The benefits of yoga therapy for mental health conditions continues to be one of the most prolific areas. For the last 20-30 years this has mostly focused on depression and or anxiety. Recently, however, yoga therapy is entering the foray of more acute mental health issues like schizophrenia and demonstrating wonderful and even unprecedented benefit. One of Minded’s favorite investigated yoga’s ability to increase oxytocin (the cuddle hormone) in those with schizophrenia. Gangadhar and colleagues found yoga actually increased levels by a whopping 300 percent!
This is significant because schizophrenia is associated with some of the lowest oxytocin levels in any mental health condition, correlated with the classic symptoms of reduced affect and poor ability to engage in meaningful social relationships. Ganghadar argues that yoga therapy could exert its beneficial effect on improving social cognition deficits in schizophrenia by increasing endogenous oxytocin levels, which in turn could modulate the neural circuits involved in emotion processing, thus improving social cognition overall in patients. Many of us without schizophrenia could also benefit from these effects.
Another important benefit of yoga therapy is this. Medications often prescribed for psychosis can have secondary effects that negatively impact the patient’s health such as hypertension and obesity, creating more problems for the individual.
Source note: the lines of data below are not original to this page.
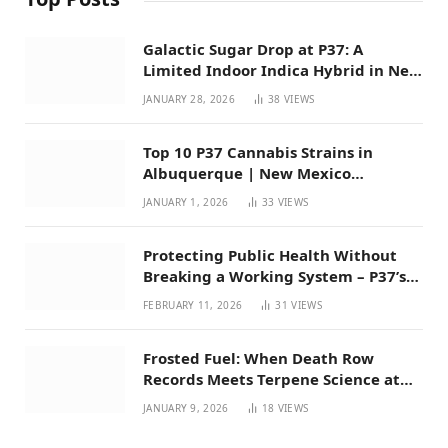
Galactic Sugar Drop at P37: A
Limited Indoor Indica Hybrid in New
Mexico
JANUARY 28, 2026
38
VIEWS
Top 10 P37 Cannabis Strains in
Albuquerque | New Mexico
Favorites for 2026
JANUARY 1, 2026
33
VIEWS
Protecting Public Health Without
Breaking a Working System – P37’s
Perspective on House Bill 294
FEBRUARY 11, 2026
31
VIEWS
Frosted Fuel: When Death Row
Records Meets Terpene Science at
Prohibition 37
JANUARY 9, 2026
18
VIEWS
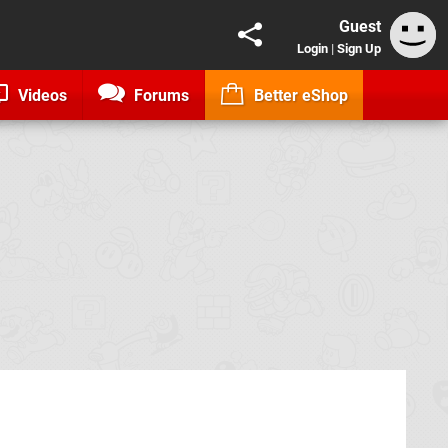
Guest
Login
|
Sign Up
Videos
Forums
Better eShop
Yoga is known to reduce obesity and risk for cardiovascular disease, so it can be an important practice in reducing the side effects of meds and keeping people who are medicated due to schizophrenia, healthy.
This ground breaking course available to yoga teachers, therapists, and all health professionals provides a unique understanding of psychosis from a neurological, psychological, and spiritual perspective. You will learn and develop yogic skills and related confidence in working with individuals assessing who were/are suffering from psychosis.
You will learn about the benefits and any contraindications of practices specific to those with psychosis, be taught how to offer Yoga Therapy within the appropriate safety guidelines for this work, learn how to function effectively together with other health care professionals to deliver this work, as well as integrate their skills and yoga into their existing teaching or therapy practice.
A main objective of The Minded Institute’s research is to see yoga offered globally in mainstream healthcare and events like the Yoga with Psychosis course this Autumn, combined with an increasing body of corroborative research into yoga’s medical benefits, allow us to get a step closer to this ultimate goal.